SUPPLIED MATERIAL:
◇ ◇ ◇ ◇ ◇ ◇ ◇

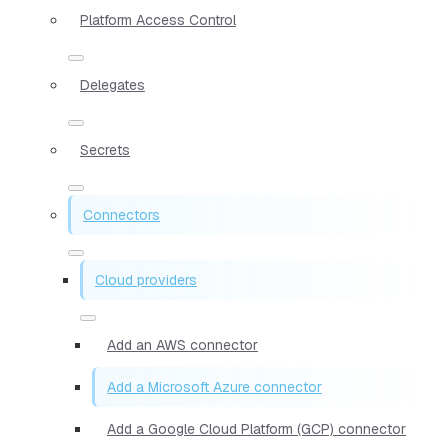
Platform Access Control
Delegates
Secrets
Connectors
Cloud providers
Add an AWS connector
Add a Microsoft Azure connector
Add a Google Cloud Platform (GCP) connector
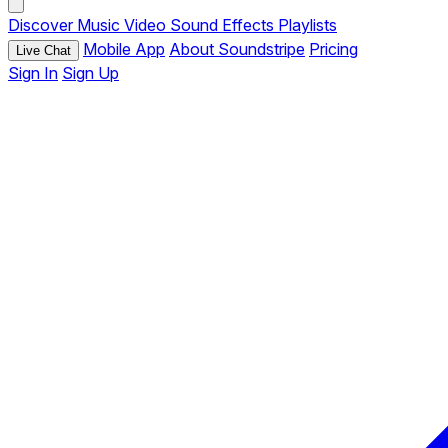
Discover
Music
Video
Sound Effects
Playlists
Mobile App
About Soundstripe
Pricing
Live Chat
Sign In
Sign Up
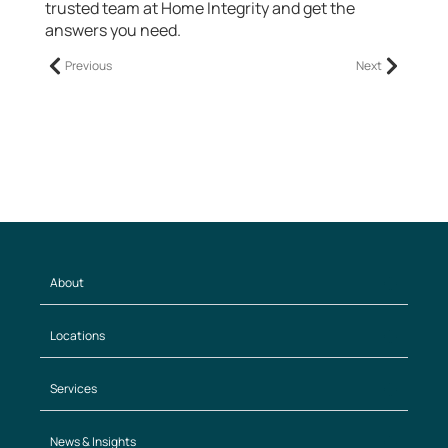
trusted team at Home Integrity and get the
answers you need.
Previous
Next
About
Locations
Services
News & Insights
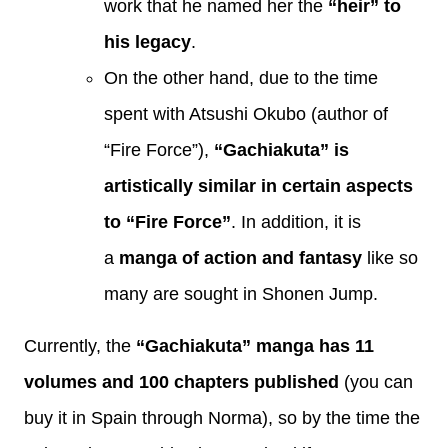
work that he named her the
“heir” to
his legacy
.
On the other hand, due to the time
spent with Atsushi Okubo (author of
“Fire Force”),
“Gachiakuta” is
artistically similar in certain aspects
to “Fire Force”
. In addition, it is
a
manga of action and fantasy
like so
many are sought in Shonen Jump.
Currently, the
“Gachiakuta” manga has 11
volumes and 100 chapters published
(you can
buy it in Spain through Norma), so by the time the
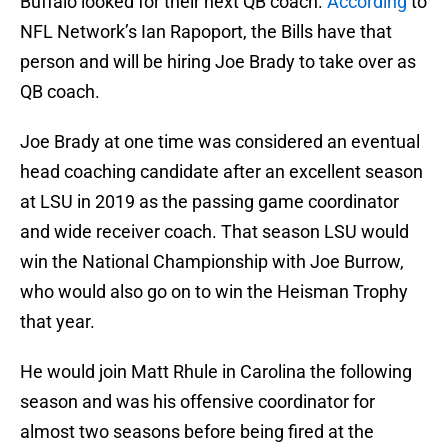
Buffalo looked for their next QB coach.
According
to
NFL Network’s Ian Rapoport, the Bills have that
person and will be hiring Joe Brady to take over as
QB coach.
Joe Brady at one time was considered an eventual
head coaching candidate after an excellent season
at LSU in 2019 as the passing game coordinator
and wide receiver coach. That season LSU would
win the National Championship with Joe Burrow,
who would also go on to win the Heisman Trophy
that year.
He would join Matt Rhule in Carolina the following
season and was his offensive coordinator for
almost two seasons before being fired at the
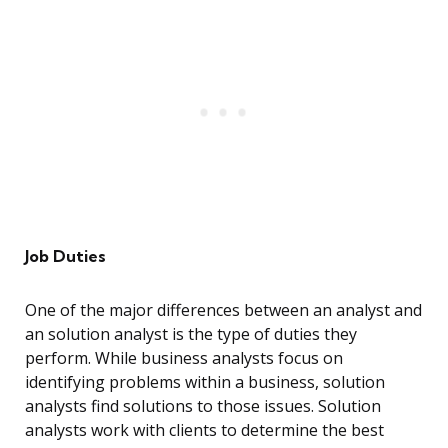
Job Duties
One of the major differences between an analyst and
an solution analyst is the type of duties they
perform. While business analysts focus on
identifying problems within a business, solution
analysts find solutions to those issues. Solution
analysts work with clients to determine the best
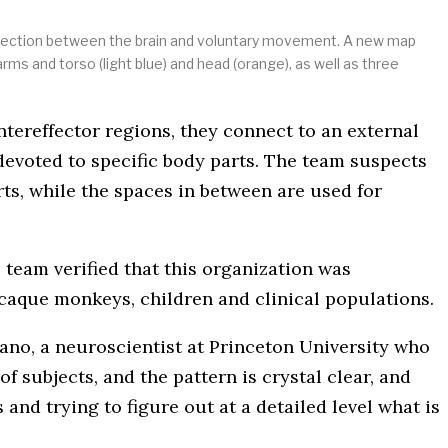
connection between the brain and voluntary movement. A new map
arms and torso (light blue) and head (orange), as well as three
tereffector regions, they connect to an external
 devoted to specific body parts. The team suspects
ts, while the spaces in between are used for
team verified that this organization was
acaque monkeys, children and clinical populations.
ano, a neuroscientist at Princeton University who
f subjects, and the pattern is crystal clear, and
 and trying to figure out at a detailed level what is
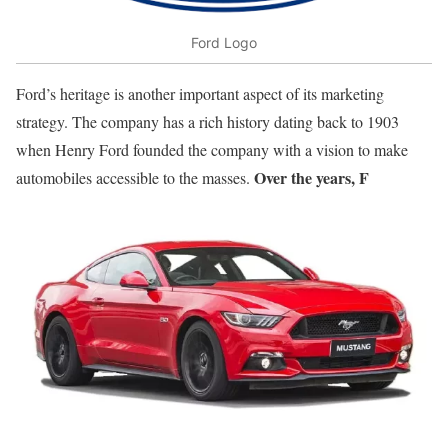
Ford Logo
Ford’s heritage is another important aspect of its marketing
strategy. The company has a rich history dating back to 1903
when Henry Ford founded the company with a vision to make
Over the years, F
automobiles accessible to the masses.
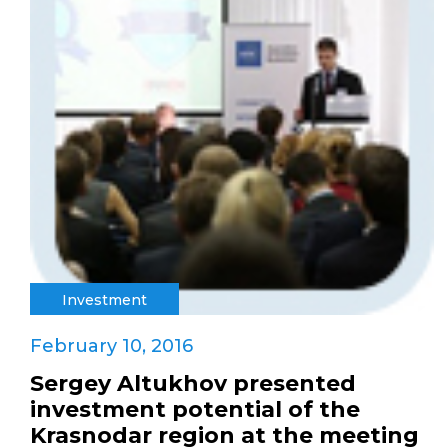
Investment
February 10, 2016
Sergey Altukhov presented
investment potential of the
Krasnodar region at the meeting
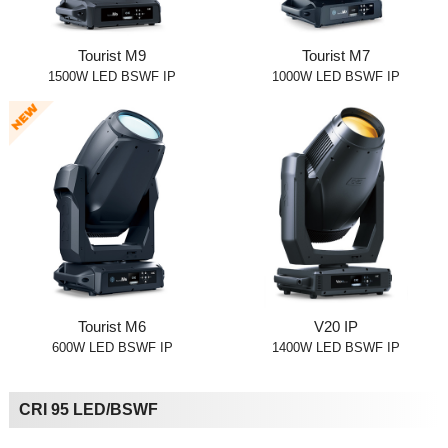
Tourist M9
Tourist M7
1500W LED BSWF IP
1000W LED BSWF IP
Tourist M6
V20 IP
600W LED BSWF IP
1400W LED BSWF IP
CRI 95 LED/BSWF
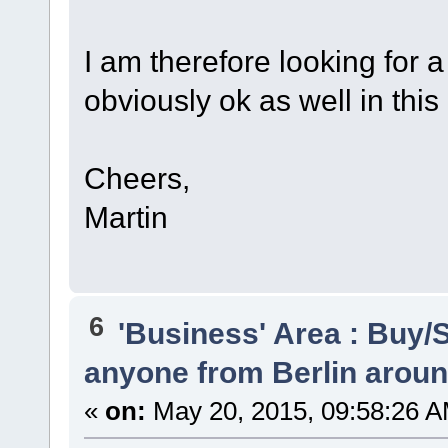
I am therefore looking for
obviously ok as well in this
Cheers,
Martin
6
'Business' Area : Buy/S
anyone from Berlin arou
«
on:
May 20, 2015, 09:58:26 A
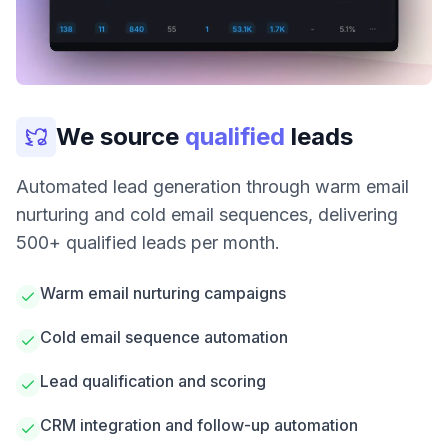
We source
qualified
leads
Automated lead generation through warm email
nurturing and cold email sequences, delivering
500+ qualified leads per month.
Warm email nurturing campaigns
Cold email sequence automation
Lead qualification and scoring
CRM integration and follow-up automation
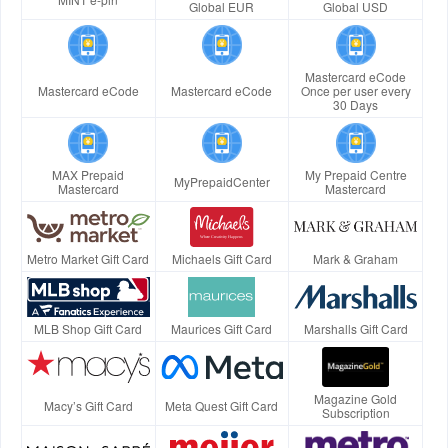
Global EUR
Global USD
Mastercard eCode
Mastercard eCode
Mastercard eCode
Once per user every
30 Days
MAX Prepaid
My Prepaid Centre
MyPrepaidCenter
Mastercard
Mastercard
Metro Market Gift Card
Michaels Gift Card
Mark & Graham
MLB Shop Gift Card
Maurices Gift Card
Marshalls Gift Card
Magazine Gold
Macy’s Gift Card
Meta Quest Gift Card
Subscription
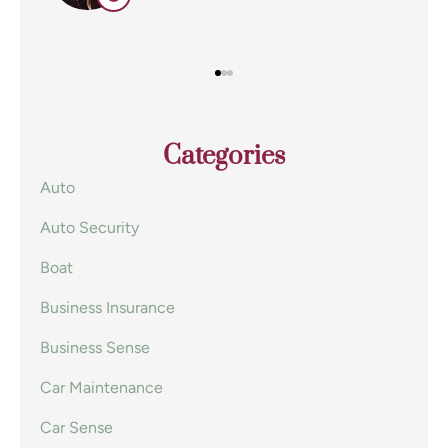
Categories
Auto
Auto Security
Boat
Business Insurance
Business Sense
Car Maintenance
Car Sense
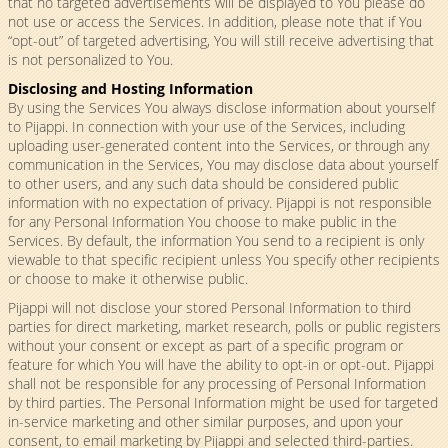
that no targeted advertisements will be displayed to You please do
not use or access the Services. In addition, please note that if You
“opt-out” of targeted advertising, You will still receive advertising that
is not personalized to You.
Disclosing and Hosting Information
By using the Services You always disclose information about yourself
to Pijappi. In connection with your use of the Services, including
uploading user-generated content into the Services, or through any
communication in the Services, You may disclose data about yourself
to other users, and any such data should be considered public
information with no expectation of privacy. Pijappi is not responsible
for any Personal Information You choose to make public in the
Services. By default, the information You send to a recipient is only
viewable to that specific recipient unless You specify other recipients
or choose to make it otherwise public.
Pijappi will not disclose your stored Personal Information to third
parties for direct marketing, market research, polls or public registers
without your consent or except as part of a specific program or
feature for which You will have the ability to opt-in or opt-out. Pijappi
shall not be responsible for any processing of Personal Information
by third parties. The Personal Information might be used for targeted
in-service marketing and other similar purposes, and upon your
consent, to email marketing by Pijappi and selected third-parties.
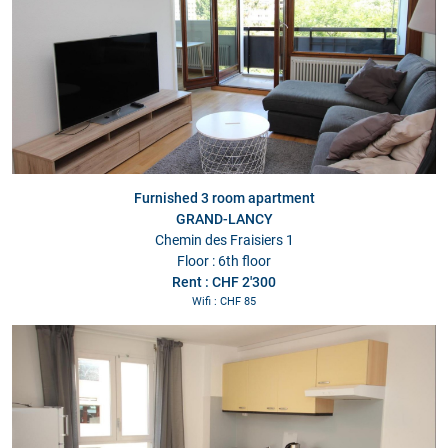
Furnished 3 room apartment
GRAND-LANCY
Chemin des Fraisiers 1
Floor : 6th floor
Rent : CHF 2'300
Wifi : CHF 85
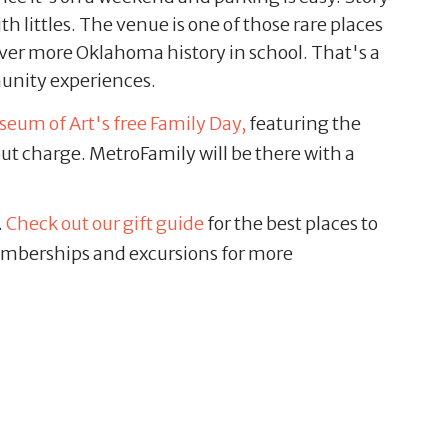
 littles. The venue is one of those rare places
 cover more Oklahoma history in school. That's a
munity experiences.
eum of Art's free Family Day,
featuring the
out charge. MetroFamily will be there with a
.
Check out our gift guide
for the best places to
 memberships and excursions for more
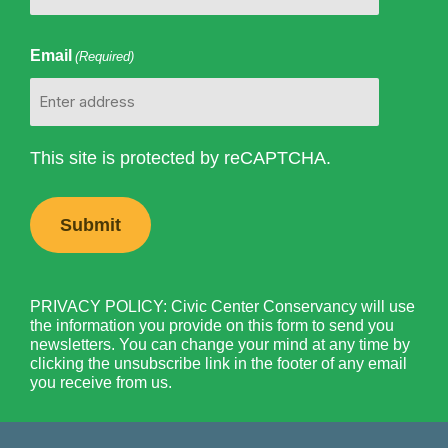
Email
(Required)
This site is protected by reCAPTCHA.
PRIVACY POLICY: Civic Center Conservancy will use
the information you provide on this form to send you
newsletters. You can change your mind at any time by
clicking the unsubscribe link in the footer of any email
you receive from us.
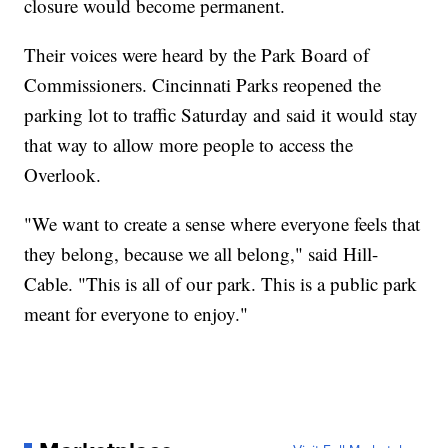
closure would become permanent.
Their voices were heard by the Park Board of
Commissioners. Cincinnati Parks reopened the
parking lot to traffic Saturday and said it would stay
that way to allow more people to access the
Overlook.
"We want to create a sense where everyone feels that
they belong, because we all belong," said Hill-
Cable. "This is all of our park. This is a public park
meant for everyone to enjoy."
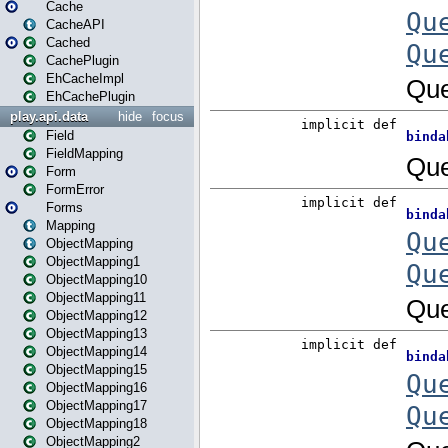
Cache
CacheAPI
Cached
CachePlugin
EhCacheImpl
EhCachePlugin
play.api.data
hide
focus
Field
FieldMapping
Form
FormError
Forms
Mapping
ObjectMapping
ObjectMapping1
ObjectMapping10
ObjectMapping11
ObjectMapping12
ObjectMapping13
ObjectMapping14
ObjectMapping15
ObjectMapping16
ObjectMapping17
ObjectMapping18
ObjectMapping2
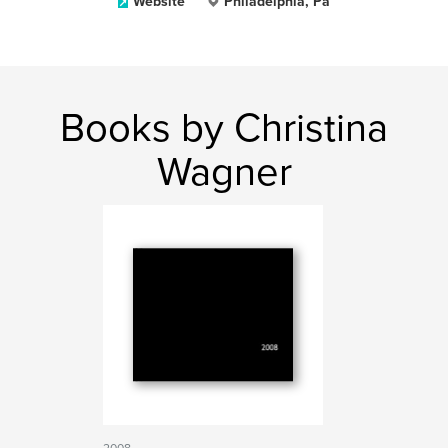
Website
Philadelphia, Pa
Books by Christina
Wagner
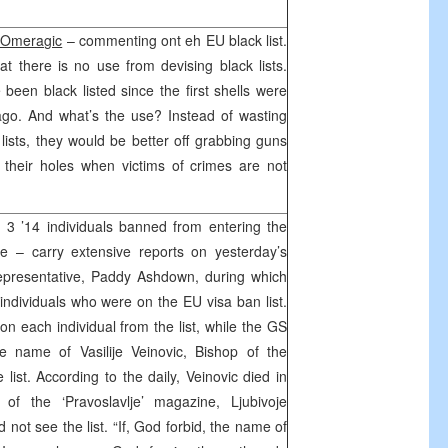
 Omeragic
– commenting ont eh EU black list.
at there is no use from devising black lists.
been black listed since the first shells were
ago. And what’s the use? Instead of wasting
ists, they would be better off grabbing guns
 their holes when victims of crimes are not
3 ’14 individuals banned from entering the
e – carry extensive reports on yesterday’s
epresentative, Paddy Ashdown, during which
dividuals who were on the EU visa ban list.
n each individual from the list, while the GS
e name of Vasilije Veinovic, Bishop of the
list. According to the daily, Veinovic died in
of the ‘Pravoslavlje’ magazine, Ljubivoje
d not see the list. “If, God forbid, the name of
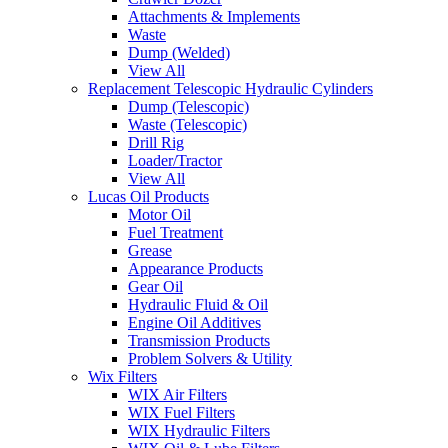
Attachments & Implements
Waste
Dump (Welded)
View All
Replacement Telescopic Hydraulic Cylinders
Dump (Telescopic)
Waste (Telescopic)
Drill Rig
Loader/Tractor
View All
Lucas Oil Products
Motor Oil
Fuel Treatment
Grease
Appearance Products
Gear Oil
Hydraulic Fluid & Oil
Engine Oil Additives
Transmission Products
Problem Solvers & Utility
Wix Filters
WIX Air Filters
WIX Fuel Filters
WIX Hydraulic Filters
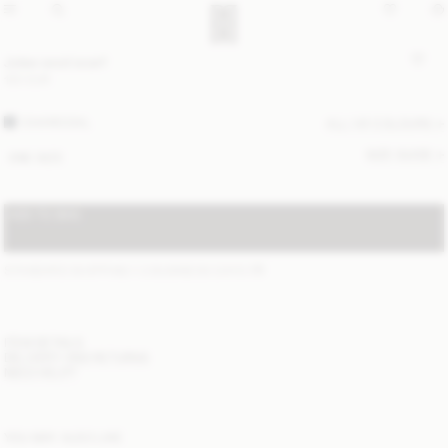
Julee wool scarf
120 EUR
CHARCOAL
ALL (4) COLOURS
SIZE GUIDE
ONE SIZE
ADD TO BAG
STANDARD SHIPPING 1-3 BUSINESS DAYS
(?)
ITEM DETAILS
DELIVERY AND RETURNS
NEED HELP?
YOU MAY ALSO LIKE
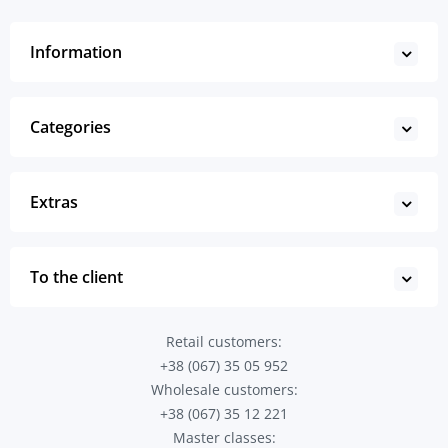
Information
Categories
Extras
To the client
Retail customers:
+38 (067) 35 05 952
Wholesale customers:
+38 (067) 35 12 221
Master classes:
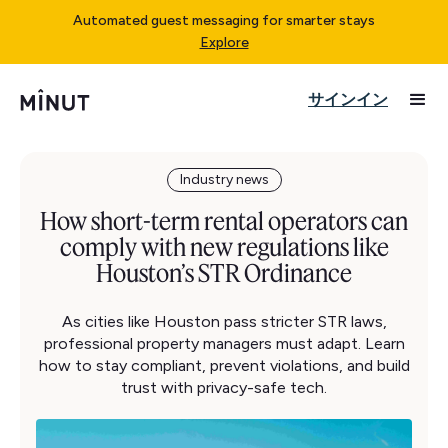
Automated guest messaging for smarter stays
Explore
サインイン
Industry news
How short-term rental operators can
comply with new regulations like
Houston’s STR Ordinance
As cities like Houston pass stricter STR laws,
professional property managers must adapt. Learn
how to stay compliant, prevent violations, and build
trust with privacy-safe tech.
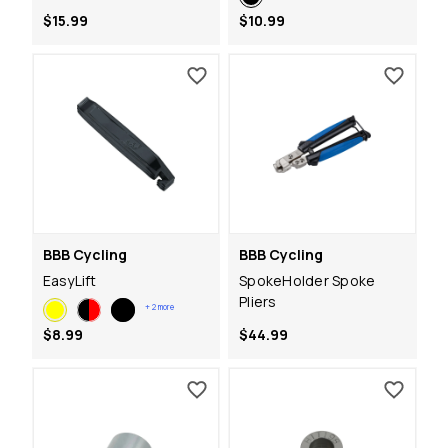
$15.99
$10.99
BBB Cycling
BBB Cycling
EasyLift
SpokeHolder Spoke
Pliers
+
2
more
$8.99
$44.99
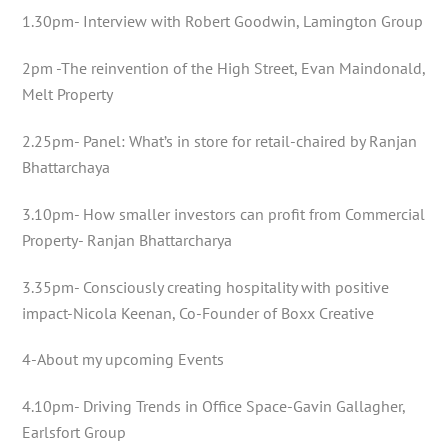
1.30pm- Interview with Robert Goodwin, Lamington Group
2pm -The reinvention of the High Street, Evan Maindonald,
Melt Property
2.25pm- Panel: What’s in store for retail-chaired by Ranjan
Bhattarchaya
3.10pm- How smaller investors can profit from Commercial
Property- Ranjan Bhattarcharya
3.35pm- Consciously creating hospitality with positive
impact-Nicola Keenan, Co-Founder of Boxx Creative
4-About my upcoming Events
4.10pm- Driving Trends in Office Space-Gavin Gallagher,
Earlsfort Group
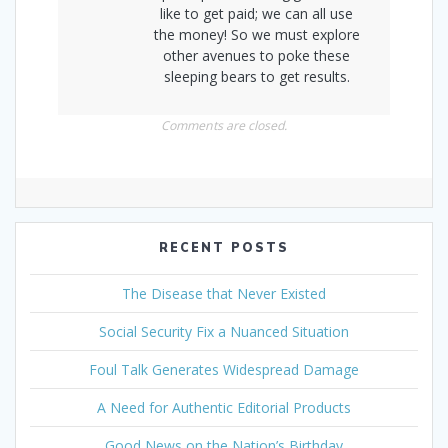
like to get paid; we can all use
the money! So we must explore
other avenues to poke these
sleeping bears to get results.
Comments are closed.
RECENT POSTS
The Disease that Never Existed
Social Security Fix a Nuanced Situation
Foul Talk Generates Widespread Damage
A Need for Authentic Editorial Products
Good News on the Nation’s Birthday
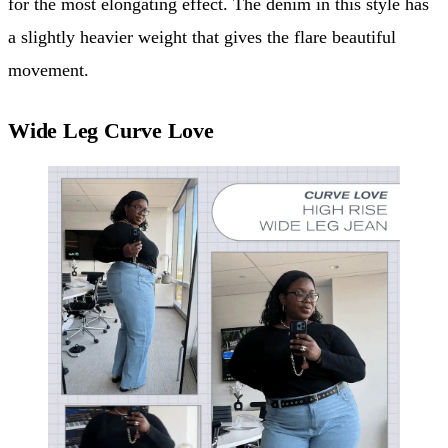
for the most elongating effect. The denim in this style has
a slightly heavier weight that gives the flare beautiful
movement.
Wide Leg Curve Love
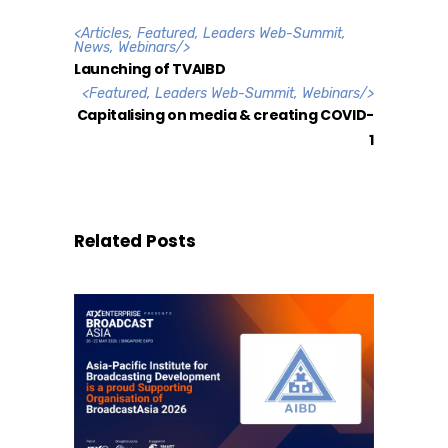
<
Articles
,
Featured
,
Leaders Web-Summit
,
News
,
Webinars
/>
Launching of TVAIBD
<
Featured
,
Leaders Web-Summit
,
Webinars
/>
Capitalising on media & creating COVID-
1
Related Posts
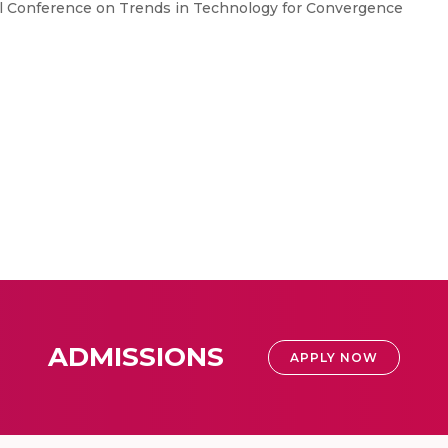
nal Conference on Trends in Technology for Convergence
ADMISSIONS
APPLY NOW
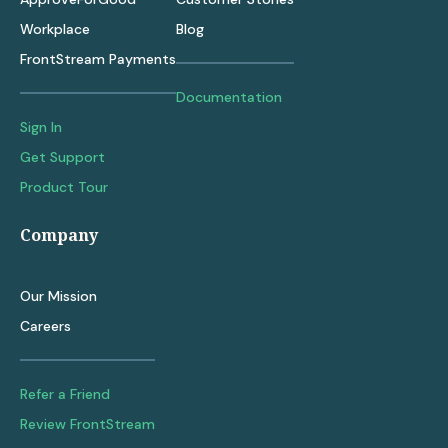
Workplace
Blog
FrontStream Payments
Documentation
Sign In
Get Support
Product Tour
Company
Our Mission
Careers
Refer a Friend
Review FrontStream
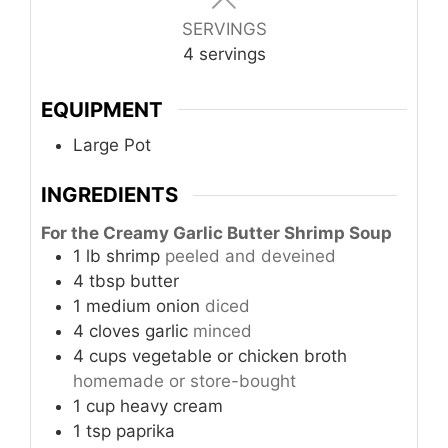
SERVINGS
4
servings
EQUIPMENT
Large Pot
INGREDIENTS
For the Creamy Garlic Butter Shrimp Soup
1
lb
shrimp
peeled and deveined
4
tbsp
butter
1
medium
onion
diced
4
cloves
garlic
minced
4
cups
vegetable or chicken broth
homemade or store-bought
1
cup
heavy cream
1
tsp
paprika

◇ ◇ ◇ ◇ ◇ ◇ ◇

WORK TO BE COMPLETED:
Take every line above that includes "choose" and list it.

EXERCISE SOLUTION:
for any Personal Information You choose to make public in the
or choose to make it otherwise public.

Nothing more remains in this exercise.